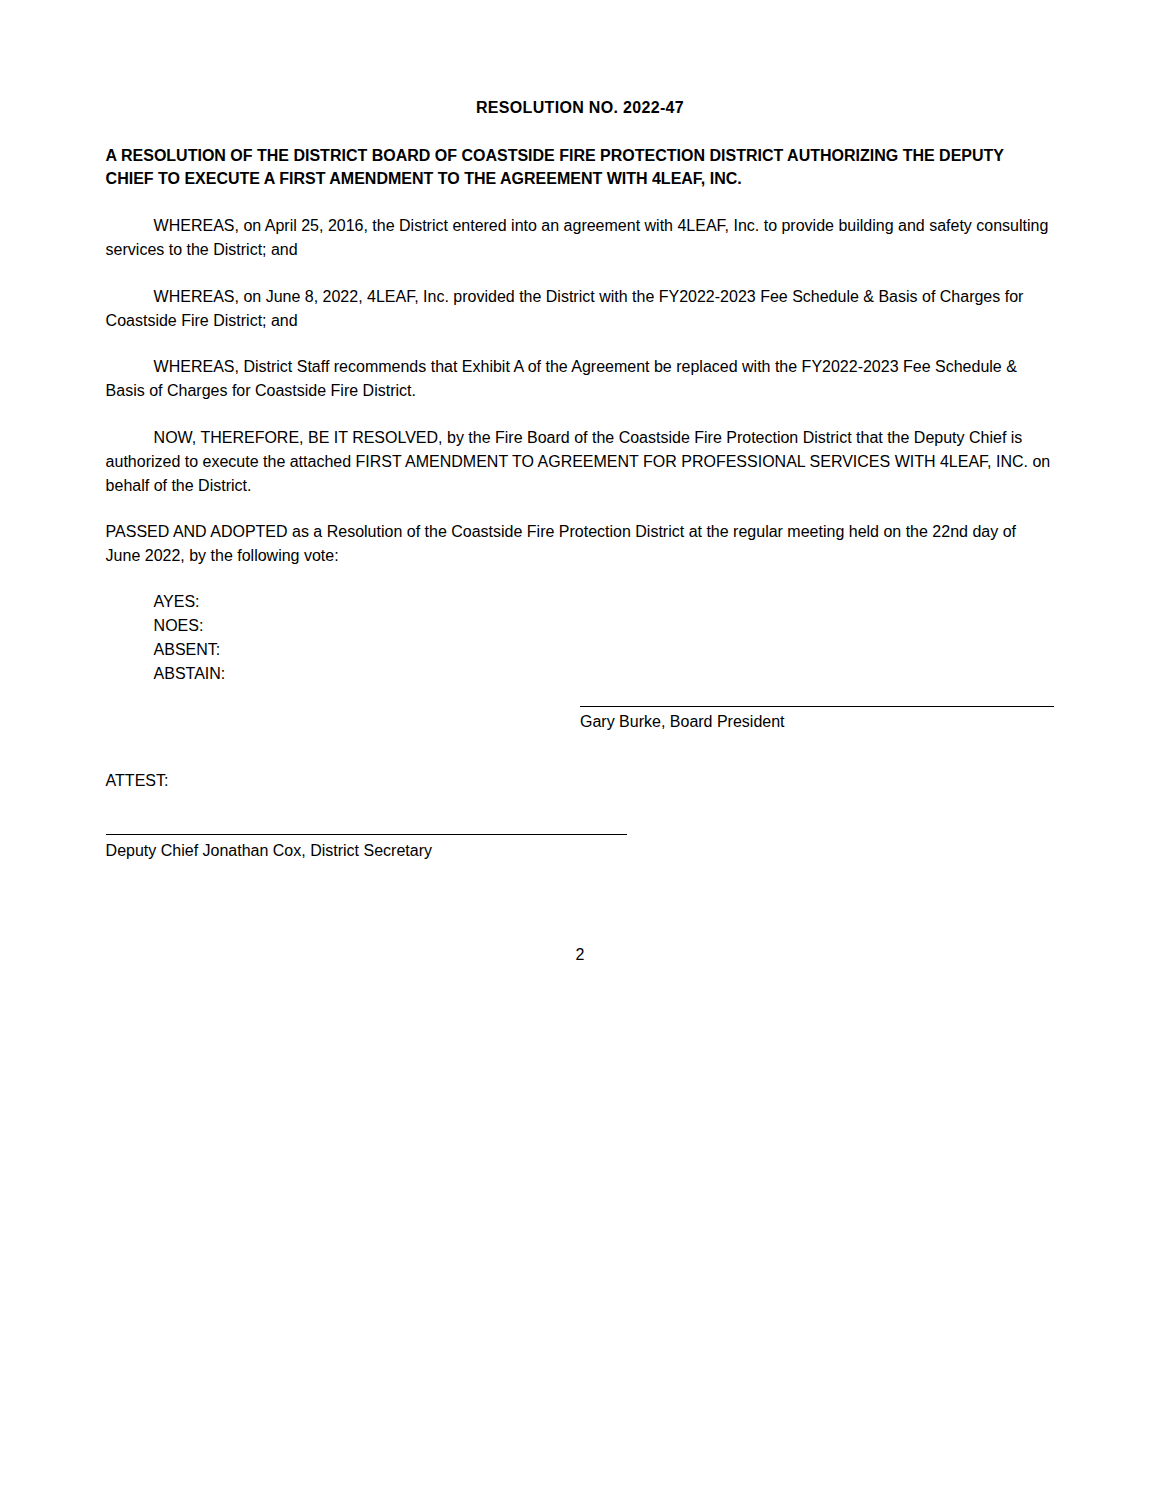RESOLUTION NO. 2022-47
A RESOLUTION OF THE DISTRICT BOARD OF COASTSIDE FIRE PROTECTION DISTRICT AUTHORIZING THE DEPUTY CHIEF TO EXECUTE A FIRST AMENDMENT TO THE AGREEMENT WITH 4LEAF, INC.
WHEREAS, on April 25, 2016, the District entered into an agreement with 4LEAF, Inc. to provide building and safety consulting services to the District; and
WHEREAS, on June 8, 2022, 4LEAF, Inc. provided the District with the FY2022-2023 Fee Schedule & Basis of Charges for Coastside Fire District; and
WHEREAS, District Staff recommends that Exhibit A of the Agreement be replaced with the FY2022-2023 Fee Schedule & Basis of Charges for Coastside Fire District.
NOW, THEREFORE, BE IT RESOLVED, by the Fire Board of the Coastside Fire Protection District that the Deputy Chief is authorized to execute the attached FIRST AMENDMENT TO AGREEMENT FOR PROFESSIONAL SERVICES WITH 4LEAF, INC. on behalf of the District.
PASSED AND ADOPTED as a Resolution of the Coastside Fire Protection District at the regular meeting held on the 22nd day of June 2022, by the following vote:
AYES:
NOES:
ABSENT:
ABSTAIN:
Gary Burke, Board President
ATTEST:
Deputy Chief Jonathan Cox, District Secretary
2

━━━

The answer must consist of the entries above, reproduced word for word, without any pictures.

RESOLUTION NO. 2022-47
A RESOLUTION OF THE DISTRICT BOARD OF COASTSIDE FIRE PROTECTION DISTRICT AUTHORIZING THE DEPUTY CHIEF TO EXECUTE A FIRST AMENDMENT TO THE AGREEMENT WITH 4LEAF, INC.
WHEREAS, on April 25, 2016, the District entered into an agreement with 4LEAF, Inc. to provide building and safety consulting services to the District; and
WHEREAS, on June 8, 2022, 4LEAF, Inc. provided the District with the FY2022-2023 Fee Schedule & Basis of Charges for Coastside Fire District; and
WHEREAS, District Staff recommends that Exhibit A of the Agreement be replaced with the FY2022-2023 Fee Schedule & Basis of Charges for Coastside Fire District.
NOW, THEREFORE, BE IT RESOLVED, by the Fire Board of the Coastside Fire Protection District that the Deputy Chief is authorized to execute the attached FIRST AMENDMENT TO AGREEMENT FOR PROFESSIONAL SERVICES WITH 4LEAF, INC. on behalf of the District.
PASSED AND ADOPTED as a Resolution of the Coastside Fire Protection District at the regular meeting held on the 22nd day of June 2022, by the following vote:
AYES:
NOES:
ABSENT:
ABSTAIN:
Gary Burke, Board President
ATTEST:
Deputy Chief Jonathan Cox, District Secretary
2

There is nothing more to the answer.